June 30, 2016
e-Signature, eIDAS Regulation 910/2014 & Brexit
EU Regulation 910/2014 comes into force in the EU from this Friday 1st July. Also known as ‘eIDAS’, this Regulation legislates on e-signatures and identity services across the EU. Legalesign is compliant and classed as an ‘advanced e-signature’ under this Regulation.
You can find the full text here: [EU Regulation 910/2014]
The relevant test for Legalesign is Article 26 which is worth reproducing in full:
An advanced electronic signature shall meet the following requirements:
It is uniquely linked to the signatory;
It is capable of identifying the signatory;
It is created using electronic signature creation data that the signatory can, with a high level of confidence, use under his sole control; and
It is linked to the data signed therewith in such a way that any subsequent change in the data is detectable.

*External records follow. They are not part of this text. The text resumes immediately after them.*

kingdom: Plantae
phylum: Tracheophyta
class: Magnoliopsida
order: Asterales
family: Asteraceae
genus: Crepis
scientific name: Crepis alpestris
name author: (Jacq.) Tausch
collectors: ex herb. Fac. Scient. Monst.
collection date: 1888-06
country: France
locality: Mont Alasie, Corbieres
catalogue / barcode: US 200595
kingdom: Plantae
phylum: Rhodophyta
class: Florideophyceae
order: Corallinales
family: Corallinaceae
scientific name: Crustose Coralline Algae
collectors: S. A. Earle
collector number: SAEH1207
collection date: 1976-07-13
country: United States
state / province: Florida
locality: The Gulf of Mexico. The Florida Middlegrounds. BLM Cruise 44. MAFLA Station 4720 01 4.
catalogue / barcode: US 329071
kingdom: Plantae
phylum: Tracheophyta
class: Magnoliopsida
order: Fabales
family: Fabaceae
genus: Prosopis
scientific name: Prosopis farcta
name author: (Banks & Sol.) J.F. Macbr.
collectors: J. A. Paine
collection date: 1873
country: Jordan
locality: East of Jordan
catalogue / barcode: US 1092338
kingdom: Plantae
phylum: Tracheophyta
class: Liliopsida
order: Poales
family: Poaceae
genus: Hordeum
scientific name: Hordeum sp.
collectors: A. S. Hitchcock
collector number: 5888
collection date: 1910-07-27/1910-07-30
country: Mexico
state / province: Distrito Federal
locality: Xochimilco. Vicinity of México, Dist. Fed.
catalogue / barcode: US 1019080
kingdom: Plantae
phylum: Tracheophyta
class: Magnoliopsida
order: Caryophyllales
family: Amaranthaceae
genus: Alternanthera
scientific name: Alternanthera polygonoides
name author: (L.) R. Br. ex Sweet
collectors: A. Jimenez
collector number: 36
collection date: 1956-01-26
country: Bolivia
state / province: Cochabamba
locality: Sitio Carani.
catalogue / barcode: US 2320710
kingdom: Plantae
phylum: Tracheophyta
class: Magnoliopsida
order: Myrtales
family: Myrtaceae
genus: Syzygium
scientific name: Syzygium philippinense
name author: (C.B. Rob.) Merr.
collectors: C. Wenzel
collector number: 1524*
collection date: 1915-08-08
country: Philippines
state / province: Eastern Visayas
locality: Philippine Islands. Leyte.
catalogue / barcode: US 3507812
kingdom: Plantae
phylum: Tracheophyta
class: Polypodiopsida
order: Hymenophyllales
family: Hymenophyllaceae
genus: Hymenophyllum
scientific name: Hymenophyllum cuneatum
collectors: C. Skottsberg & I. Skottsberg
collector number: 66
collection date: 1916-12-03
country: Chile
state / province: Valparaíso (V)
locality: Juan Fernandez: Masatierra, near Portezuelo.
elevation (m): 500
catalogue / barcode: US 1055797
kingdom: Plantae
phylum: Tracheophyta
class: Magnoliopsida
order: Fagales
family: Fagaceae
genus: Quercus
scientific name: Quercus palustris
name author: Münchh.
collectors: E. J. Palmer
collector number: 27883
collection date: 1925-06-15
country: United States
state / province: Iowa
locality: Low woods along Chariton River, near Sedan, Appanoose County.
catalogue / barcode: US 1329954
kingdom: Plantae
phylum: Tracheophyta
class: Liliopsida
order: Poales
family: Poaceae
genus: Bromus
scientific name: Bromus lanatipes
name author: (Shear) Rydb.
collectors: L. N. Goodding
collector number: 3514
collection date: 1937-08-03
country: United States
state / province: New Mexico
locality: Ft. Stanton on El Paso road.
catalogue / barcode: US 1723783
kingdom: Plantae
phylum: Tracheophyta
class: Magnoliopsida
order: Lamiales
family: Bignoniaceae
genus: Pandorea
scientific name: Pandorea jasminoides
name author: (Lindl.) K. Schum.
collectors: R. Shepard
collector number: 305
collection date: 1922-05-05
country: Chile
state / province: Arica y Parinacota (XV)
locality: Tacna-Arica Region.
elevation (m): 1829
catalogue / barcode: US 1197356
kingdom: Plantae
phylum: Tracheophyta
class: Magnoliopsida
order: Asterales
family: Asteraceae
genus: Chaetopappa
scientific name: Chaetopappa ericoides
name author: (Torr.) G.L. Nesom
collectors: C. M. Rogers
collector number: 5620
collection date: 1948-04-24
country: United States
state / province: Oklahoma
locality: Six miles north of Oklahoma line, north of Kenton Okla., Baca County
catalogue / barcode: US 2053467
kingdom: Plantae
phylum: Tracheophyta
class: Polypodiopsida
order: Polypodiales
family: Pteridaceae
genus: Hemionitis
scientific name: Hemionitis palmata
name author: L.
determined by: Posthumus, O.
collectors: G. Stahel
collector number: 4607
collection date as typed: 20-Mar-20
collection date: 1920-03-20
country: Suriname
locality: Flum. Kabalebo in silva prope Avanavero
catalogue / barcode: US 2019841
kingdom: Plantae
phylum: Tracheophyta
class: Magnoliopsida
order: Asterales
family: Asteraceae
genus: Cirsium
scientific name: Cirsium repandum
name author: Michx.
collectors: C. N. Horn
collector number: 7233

Legalesign meets this by uniquely linking to a signatory via email and one-use link, and optionally a secret code if you use that function (1). The email also serves to uniquely identify the signatory in addition to the signature itself (2). The document and its signing process is only accessible to the signer and no one else (3), and the final PDF with a full audit log is Certified (with long term validation) that will break if there is any change in the data it contains (4).
The future 1: Understanding the past and current EU e-signature law
The EU has pushed forward two major pieces of legislation in connection with e-signature, EU Directive 2000/31/EC and the imminent ‘eIDAS’ Regulation.
The first legislation was a ‘Directive’ and therefore had to be written into each country’s own law. In the UK this led to the Electronic Communications Act 2000.
This Act affirmed the status of e-signature as a valid means of contract formation. While the Directive not only affirmed the status of e-signature it also set up a model for an additional type of e-signature called a ‘certified’ e-signature. This was not widely adopted, most likely because more effort was required by signers to comply than to sign by pen in the traditional way.
This Friday’s legislation is a ‘Regulation’, known as the ‘eIDAS’ Regulation. Importantly, as a ‘Regulation’ it applies immediately across Europe with no need for national legislative approval. Important because it comes into force post-Brexit and has no national legislative approval, raising a degree of uncertainty whether it will continue to apply in the UK.
The eIDAS Regulation affirms the status of advanced e-signatures. It goes on to add a new category of e-signature it calls ‘qualified’, taking over from the previous ‘certified’ e-signatures. ‘Qualified’ e-signature arises out of a cross-national model for identity and trust services defined at length in the Regulation.
eIDAS does promise to improve the efficiency of cross border transactions, but the extensive rule oriented system and its insistence to structure a system out of a set of legal rules, runs the risk of falling foul of the same fate as its Directive forbear: creating excessive red tape that makes it less useful than substitutes, leading to rejection by the market.
The future 2: What legislation applies in the UK post-Brexit?
While there is some uncertainty over what policies will arise from Brexit, indubitably the outcome we can be most sure about is that EU courts will no longer have jurisdiction in the UK. The question then follows, what laws will apply?
While all laws will apply until such time as the UK actually exits the EU, the main question mark at that point falls over the new eIDAS Regulation. The previous Directive was written into UK law as the Electronic Communications Act 2000 (ECA) and should therefore apply in any case. That is most likely to be the fallback position should eIDAS be struck down in the UK.
For e-signatures the potential loss of eIDAS will affect those ‘qualified’ e-signatures that are given legal force by the eIDAS Regulation alone. Trust services that are setting themselves up to comply with the EU regulations may also need to re-configure themselves.
Legalesign uses advanced e-signature rather than ‘qualified’ ones. These are given legal force by eIDAS, but in the absence of that, by the Electronic Communications Act 2000 (ECA).
In case there is doubt over that Act too, Legalesign is compliant not only under eIDAS and the ECA, but is also on the common law principles governing formation of contract across England & Wales law and under Scots law too.